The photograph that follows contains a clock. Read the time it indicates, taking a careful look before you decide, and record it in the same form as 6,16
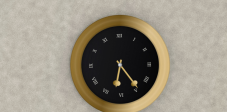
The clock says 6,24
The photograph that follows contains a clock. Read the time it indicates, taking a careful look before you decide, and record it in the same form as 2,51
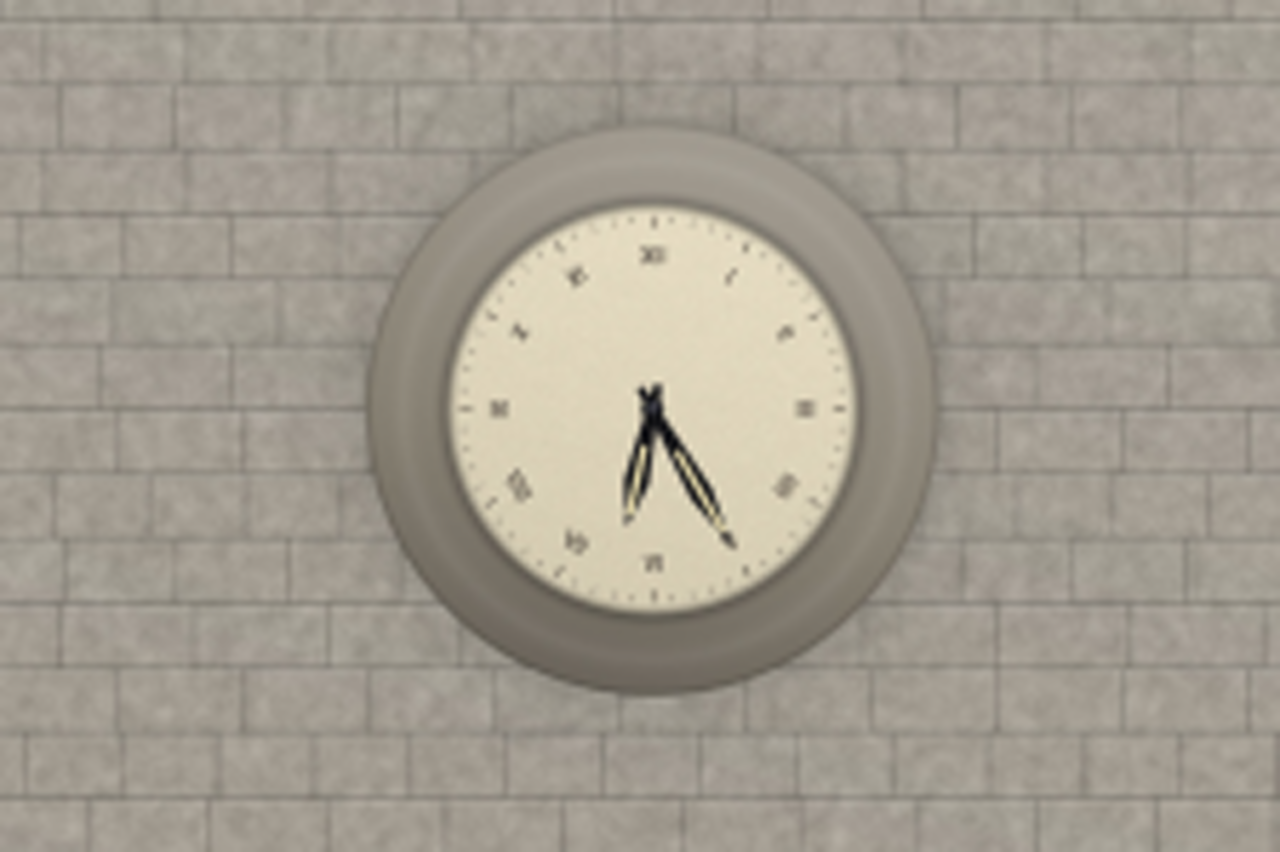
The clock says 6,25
* * *
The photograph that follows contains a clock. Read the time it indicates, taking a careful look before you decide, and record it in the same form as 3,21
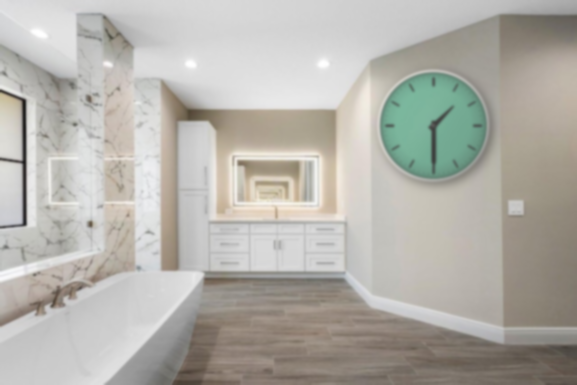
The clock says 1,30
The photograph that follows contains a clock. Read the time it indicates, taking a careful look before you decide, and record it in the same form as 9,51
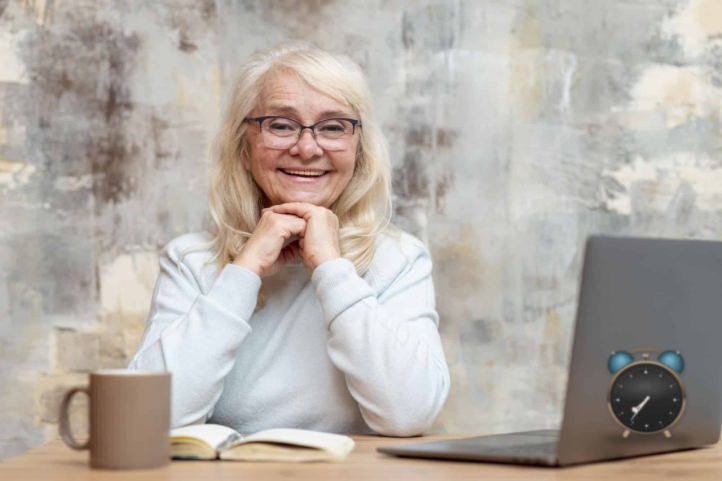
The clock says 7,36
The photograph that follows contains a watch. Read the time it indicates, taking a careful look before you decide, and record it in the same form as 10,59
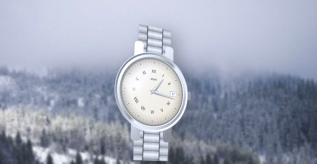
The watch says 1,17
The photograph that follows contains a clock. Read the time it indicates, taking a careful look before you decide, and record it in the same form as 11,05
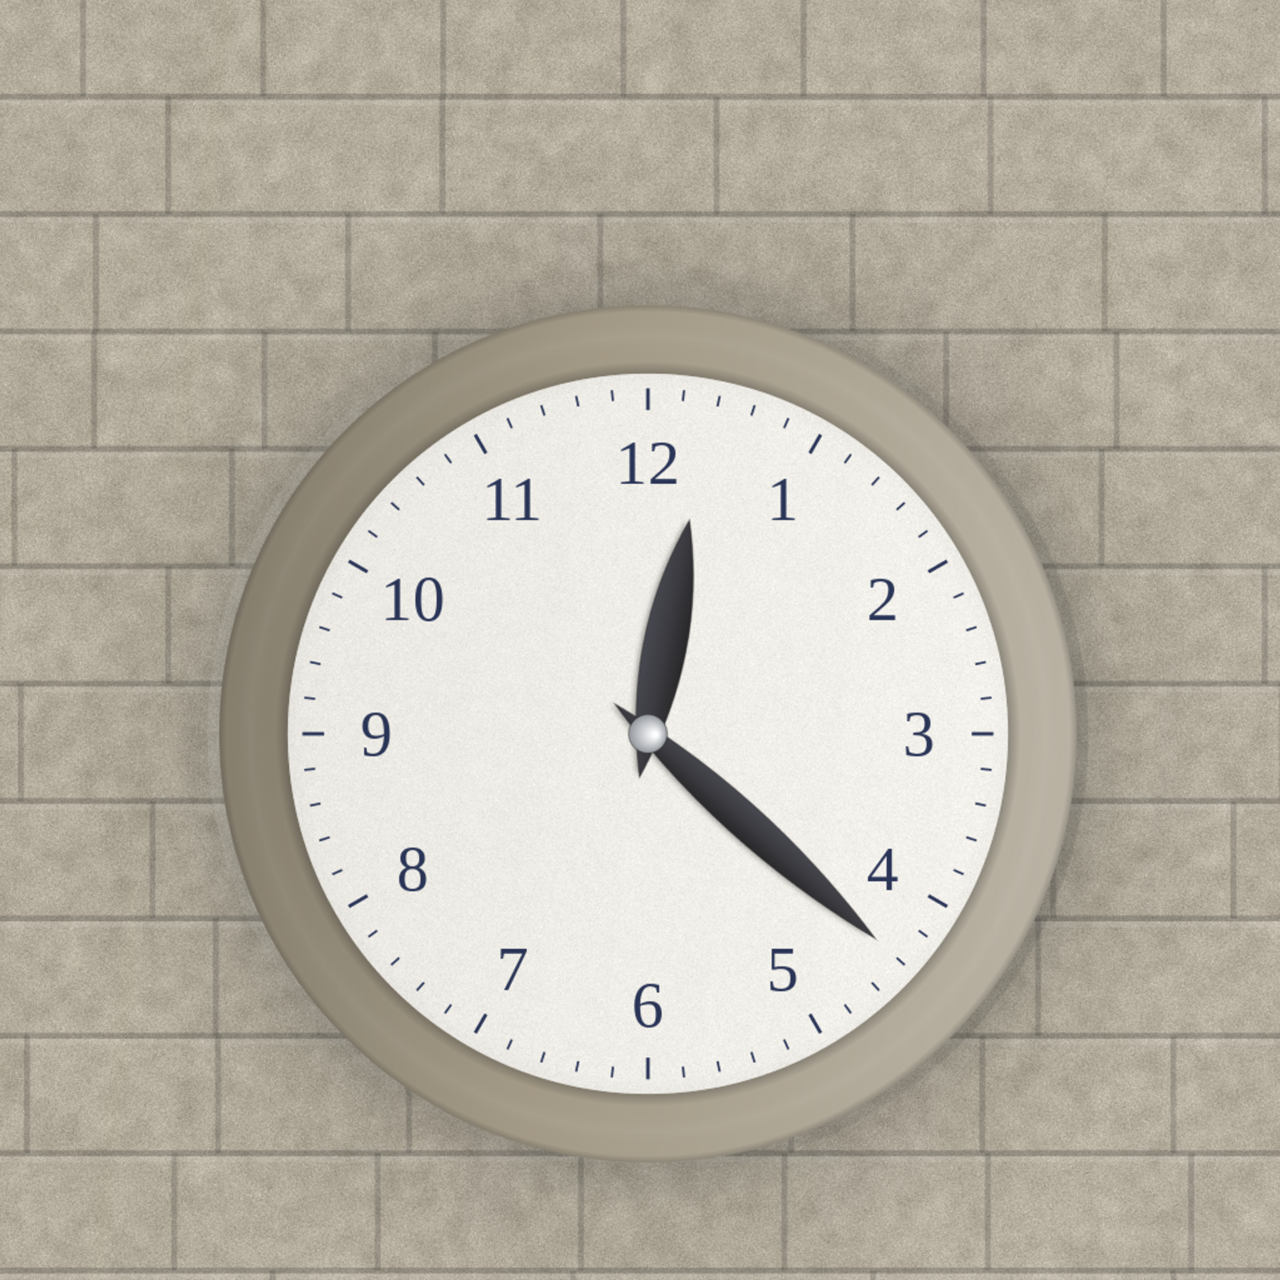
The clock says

Task instructions.
Retype the lines that begin with the one containing "form as 6,16" and end with the one containing "The clock says 6,25", including both of those lines, and leave the pictures out.

Exercise answer.
The photograph that follows contains a clock. Read the time it indicates, taking a careful look before you decide, and record it in the same form as 6,16
The clock says 6,24
The photograph that follows contains a clock. Read the time it indicates, taking a careful look before you decide, and record it in the same form as 2,51
The clock says 6,25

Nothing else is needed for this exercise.